◆ **What is required**: Please transcribe the data below in full, word for word, without the images.

Supplied records START

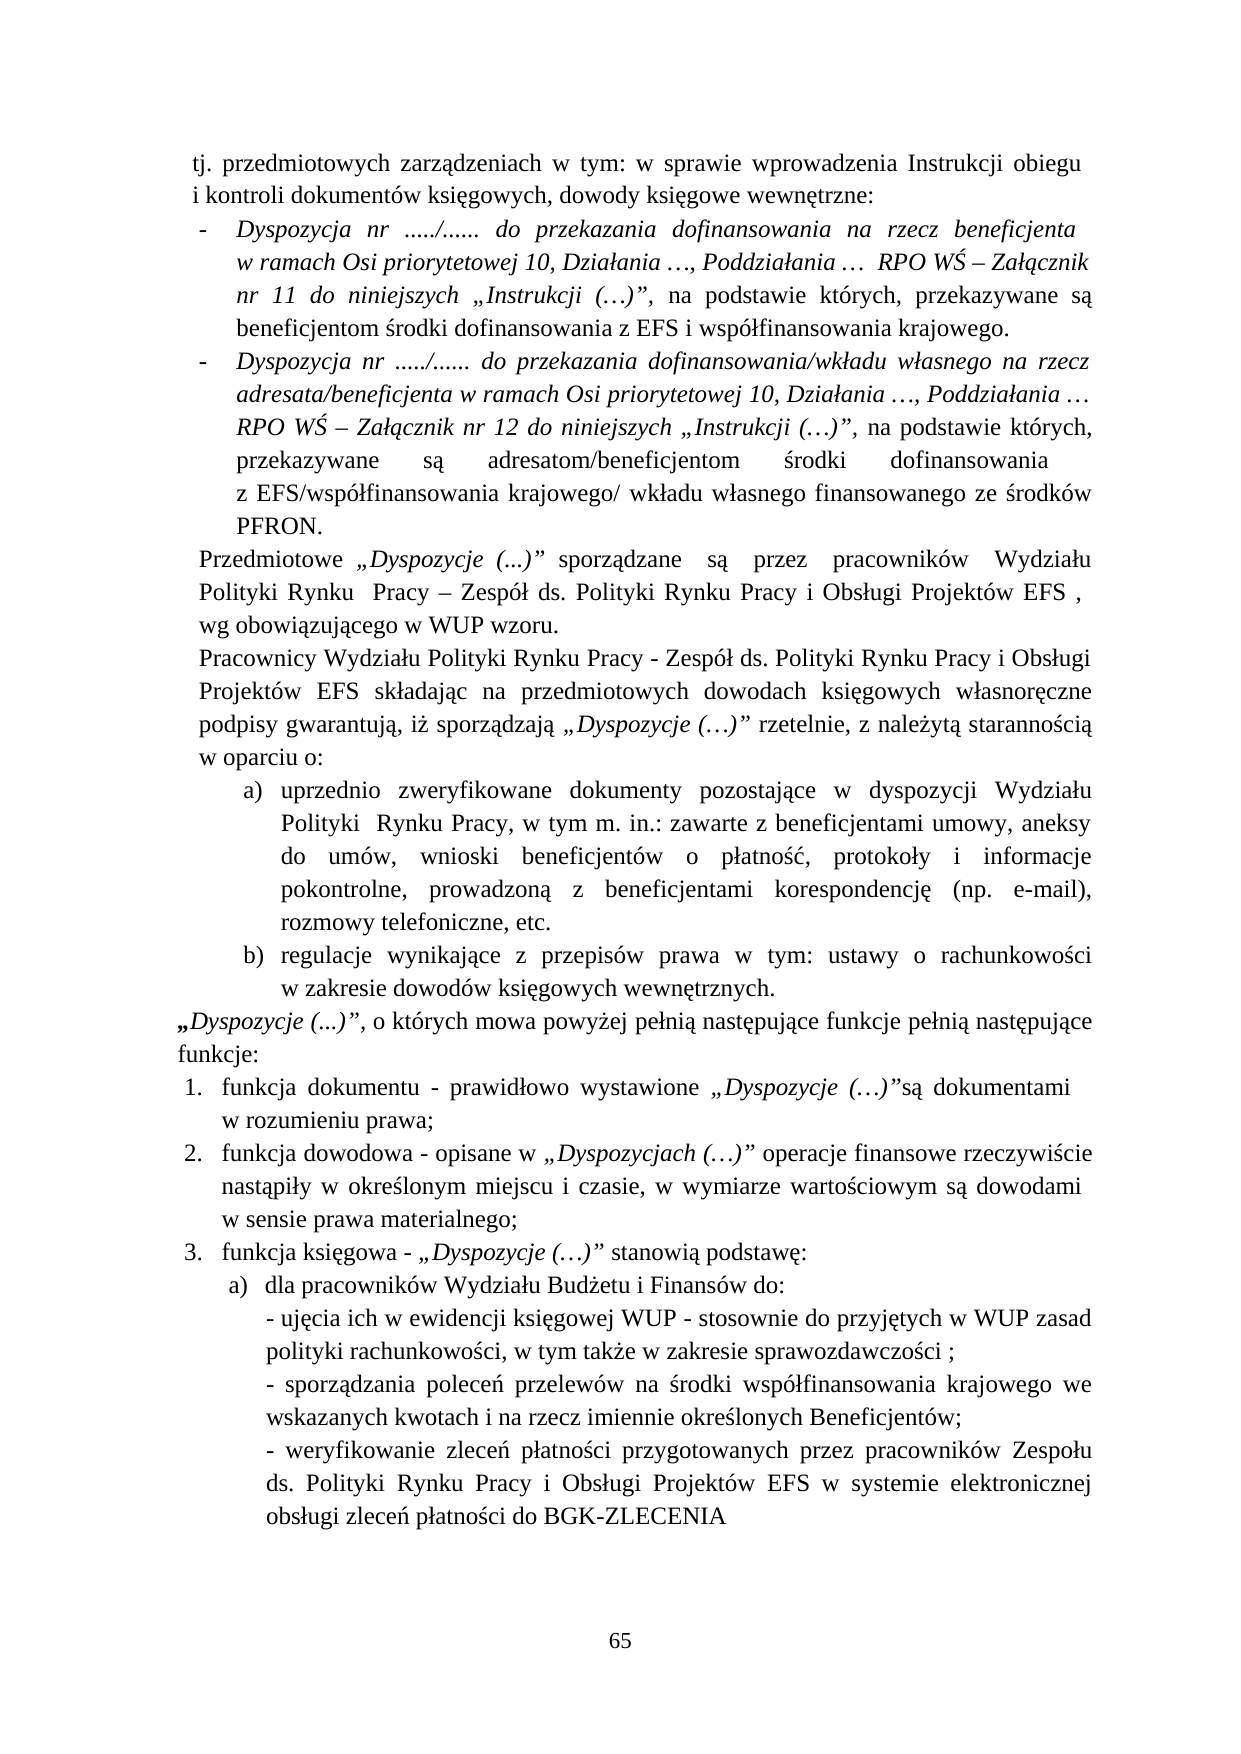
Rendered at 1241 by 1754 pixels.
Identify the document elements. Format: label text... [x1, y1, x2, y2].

list funkcja księgowa - „Dyspozycje (…)” stanowią podstawę: [184, 1237, 1093, 1266]
text - ujęcia ich w ewidencji księgowej WUP - stosownie do przyjętych w WUP zasad polityki rachunkowości, w tym także w zakresie sprawozdawczości ; [266, 1303, 1093, 1365]
text „Dyspozycje (...)”, o których mowa powyżej pełnią następujące funkcje pełnią następujące funkcje: [177, 1006, 1093, 1068]
text Pracownicy Wydziału Polityki Rynku Pracy - Zespół ds. Polityki Rynku Pracy i Obsługi Projektów EFS składając na przedmiotowych dowodach księgowych własnoręczne podpisy gwarantują, iż sporządzają „Dyspozycje (…)” rzetelnie, z należytą starannością w oparciu o: [199, 643, 1093, 771]
text - weryfikowanie zleceń płatności przygotowanych przez pracowników Zespołu ds. Polityki Rynku Pracy i Obsługi Projektów EFS w systemie elektronicznej obsługi zleceń płatności do BGK-ZLECENIA [266, 1435, 1093, 1530]
list regulacje wynikające z przepisów prawa w tym: ustawy o rachunkowości w zakresie dowodów księgowych wewnętrznych. [243, 940, 1093, 1002]
list Dyspozycja nr ...../...... do przekazania dofinansowania/wkładu własnego na rzecz adresata/beneficjenta w ramach Osi priorytetowej 10, Działania …, Poddziałania … RPO WŚ – Załącznik nr 12 do niniejszych „Instrukcji (…)”, na podstawie których, przekazywane są adresatom/beneficjentom środki dofinansowania z EFS/współfinansowania krajowego/ wkładu własnego finansowanego ze środków PFRON. [199, 346, 1093, 539]
list funkcja dokumentu - prawidłowo wystawione „Dyspozycje (…)”są dokumentami w rozumieniu prawa; [184, 1072, 1093, 1134]
text Przedmiotowe „Dyspozycje (...)” sporządzane są przez pracowników Wydziału Polityki Rynku Pracy – Zespół ds. Polityki Rynku Pracy i Obsługi Projektów EFS , wg obowiązującego w WUP wzoru. [199, 544, 1093, 639]
text - sporządzania poleceń przelewów na środki współfinansowania krajowego we wskazanych kwotach i na rzecz imiennie określonych Beneficjentów; [266, 1369, 1093, 1431]
list Dyspozycja nr ...../...... do przekazania dofinansowania na rzecz beneficjenta w ramach Osi priorytetowej 10, Działania …, Poddziałania … RPO WŚ – Załącznik nr 11 do niniejszych „Instrukcji (…)”, na podstawie których, przekazywane są beneficjentom środki dofinansowania z EFS i współfinansowania krajowego. [199, 214, 1093, 341]
list uprzednio zweryfikowane dokumenty pozostające w dyspozycji Wydziału Polityki Rynku Pracy, w tym m. in.: zawarte z beneficjentami umowy, aneksy do umów, wnioski beneficjentów o płatność, protokoły i informacje pokontrolne, prowadzoną z beneficjentami korespondencję (np. e-mail), rozmowy telefoniczne, etc. [243, 775, 1093, 936]
list dla pracowników Wydziału Budżetu i Finansów do: [228, 1270, 1093, 1299]
list funkcja dowodowa - opisane w „Dyspozycjach (…)” operacje finansowe rzeczywiście nastąpiły w określonym miejscu i czasie, w wymiarze wartościowym są dowodami w sensie prawa materialnego; [184, 1138, 1093, 1233]
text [192, 148, 1093, 209]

Supplied records END

◆ **Written response**:
Rendered at 1241 by 1754 pixels.
Identify the document elements. Format: label text... [x1, y1, x2, y2].

list funkcja księgowa - „Dyspozycje (…)” stanowią podstawę: [184, 1237, 1093, 1266]
text - ujęcia ich w ewidencji księgowej WUP - stosownie do przyjętych w WUP zasad polityki rachunkowości, w tym także w zakresie sprawozdawczości ; [266, 1303, 1093, 1365]
text „Dyspozycje (...)”, o których mowa powyżej pełnią następujące funkcje pełnią następujące funkcje: [177, 1006, 1093, 1068]
text Pracownicy Wydziału Polityki Rynku Pracy - Zespół ds. Polityki Rynku Pracy i Obsługi Projektów EFS składając na przedmiotowych dowodach księgowych własnoręczne podpisy gwarantują, iż sporządzają „Dyspozycje (…)” rzetelnie, z należytą starannością w oparciu o: [199, 643, 1093, 771]
text - weryfikowanie zleceń płatności przygotowanych przez pracowników Zespołu ds. Polityki Rynku Pracy i Obsługi Projektów EFS w systemie elektronicznej obsługi zleceń płatności do BGK-ZLECENIA [266, 1435, 1093, 1530]
list regulacje wynikające z przepisów prawa w tym: ustawy o rachunkowości w zakresie dowodów księgowych wewnętrznych. [243, 940, 1093, 1002]
list Dyspozycja nr ...../...... do przekazania dofinansowania/wkładu własnego na rzecz adresata/beneficjenta w ramach Osi priorytetowej 10, Działania …, Poddziałania … RPO WŚ – Załącznik nr 12 do niniejszych „Instrukcji (…)”, na podstawie których, przekazywane są adresatom/beneficjentom środki dofinansowania z EFS/współfinansowania krajowego/ wkładu własnego finansowanego ze środków PFRON. [199, 346, 1093, 539]
list funkcja dokumentu - prawidłowo wystawione „Dyspozycje (…)”są dokumentami w rozumieniu prawa; [184, 1072, 1093, 1134]
text Przedmiotowe „Dyspozycje (...)” sporządzane są przez pracowników Wydziału Polityki Rynku Pracy – Zespół ds. Polityki Rynku Pracy i Obsługi Projektów EFS , wg obowiązującego w WUP wzoru. [199, 544, 1093, 639]
text - sporządzania poleceń przelewów na środki współfinansowania krajowego we wskazanych kwotach i na rzecz imiennie określonych Beneficjentów; [266, 1369, 1093, 1431]
list Dyspozycja nr ...../...... do przekazania dofinansowania na rzecz beneficjenta w ramach Osi priorytetowej 10, Działania …, Poddziałania … RPO WŚ – Załącznik nr 11 do niniejszych „Instrukcji (…)”, na podstawie których, przekazywane są beneficjentom środki dofinansowania z EFS i współfinansowania krajowego. [199, 214, 1093, 341]
list uprzednio zweryfikowane dokumenty pozostające w dyspozycji Wydziału Polityki Rynku Pracy, w tym m. in.: zawarte z beneficjentami umowy, aneksy do umów, wnioski beneficjentów o płatność, protokoły i informacje pokontrolne, prowadzoną z beneficjentami korespondencję (np. e-mail), rozmowy telefoniczne, etc. [243, 775, 1093, 936]
list dla pracowników Wydziału Budżetu i Finansów do: [228, 1270, 1093, 1299]
list funkcja dowodowa - opisane w „Dyspozycjach (…)” operacje finansowe rzeczywiście nastąpiły w określonym miejscu i czasie, w wymiarze wartościowym są dowodami w sensie prawa materialnego; [184, 1138, 1093, 1233]
text [192, 148, 1093, 209]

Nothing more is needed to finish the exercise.